The Bank of England will announce the monetary policy decision of the MPC meeting today. We expect the MPC to vote 7-2 in favor of maintaining the bank rate at 0.50% – a repeat of the May vote – with Ian McCafferty and Michael Saunders continuing their dissent in favor of an immediate 25bp hike. The meeting is likely to be uneventful, with a majority of MPC members wanting to wait for more data ahead of the August Inflation Report, when a more thorough assessment will be made.

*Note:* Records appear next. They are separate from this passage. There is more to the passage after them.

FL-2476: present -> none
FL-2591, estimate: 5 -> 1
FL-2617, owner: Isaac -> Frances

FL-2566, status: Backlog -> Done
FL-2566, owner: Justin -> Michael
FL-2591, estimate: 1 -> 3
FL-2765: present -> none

Back in May, the MPC judged that the weakness in the first quarter of 2018 GDP was likely a “temporary soft patch,” but a majority of MPC members wanted to wait to see how the data unfolded over subsequent months for confirmation that growth had picked up in the second quarter of 2018 before sanctioning a hike.
Data releases since then have been mixed. On growth, the jury is still out on how much of the weakness in the first quarter of 2018 is temporary. Headline PMIs rose, with the composite PMI rising 1.3 points to 54.5 in May, but the details were weaker. The “hard” activity data for April was mostly weak, with industrial production, manufacturing, construction and the trade balance uniformly disappointing. There was some better news on consumption: net consumer credit recovered in April (to GBP +1.8bn – above its six-month average – after the very weak GBP +0.4bn in March), retail sales rebounded (+1.3% mom and +1.8% mom in May and April, respectively, after the weather-induced fall of 1.1% mom in March) although some temporary factors were responsible, and consumer confidence improved slightly in May (to -7 from -9). Set against this, however, the housing market showed further weakness.

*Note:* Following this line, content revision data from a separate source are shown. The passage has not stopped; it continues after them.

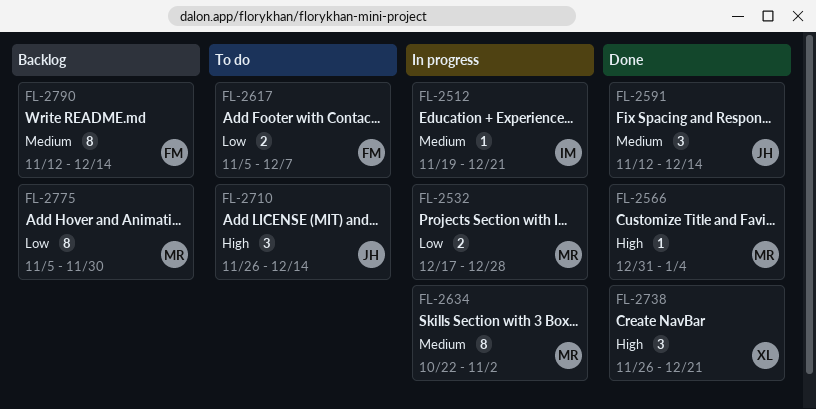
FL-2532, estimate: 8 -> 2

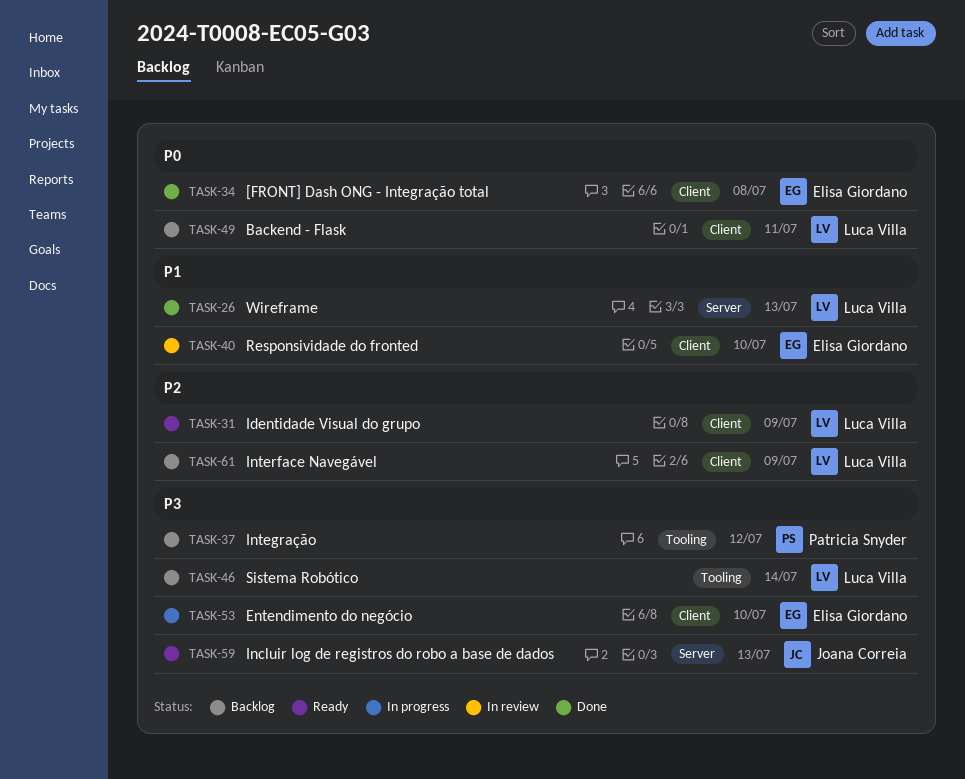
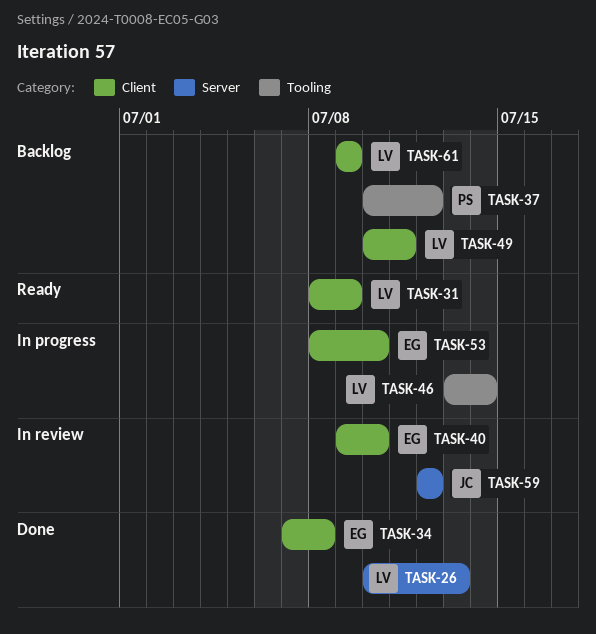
TASK-46, status: Backlog -> In progress
TASK-59, status: Ready -> In review
TASK-59, due: Jul 13 -> Jul 12

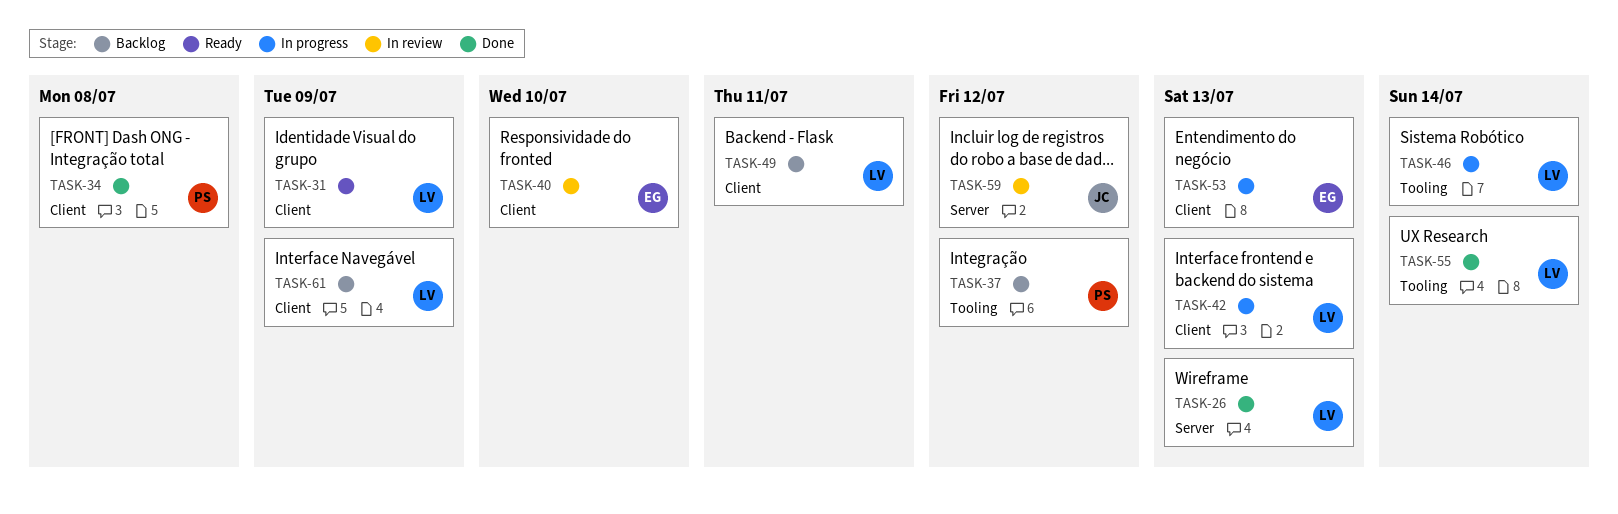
TASK-34, owner: EG -> PS
TASK-42: none -> present
TASK-53, due: Jul 10 -> Jul 13
TASK-55: none -> present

On inflation, the headline CPI rate was unchanged at 2.4% yoy in May, in line with the projection in the BoE’s May Report. Core inflation was also unchanged at 2.1% yoy. The labor market report for April was mixed, with strong employment growth offset by the renewed weakness of wage growth. Indeed, the three-month-on-three-month private sector regular pay growth measure has been languishing at 2.3% annualized for three consecutive months, down from 3.5% in November 2017. Since January -April is the key wage-setting period in the UK, the weakness is likely to endure.
On 10 May, the BoE Governor Mark Carney said, “It’s likely over the course of the next year that interest rates will go up, likely by the end of the year.” However, the majority of members have been less committed on timing. Silvana Tenreyro said on 4 June, “While I anticipate that a few rate rises will be needed over the three-year forecast period, the timing of those rate rises is an open question.”
While the MPC continues to judge that “gradual and limited” rate rises will be needed over the forecast period, we think that BoE is likely to remain on hold until November, given dovish stance of the ECB.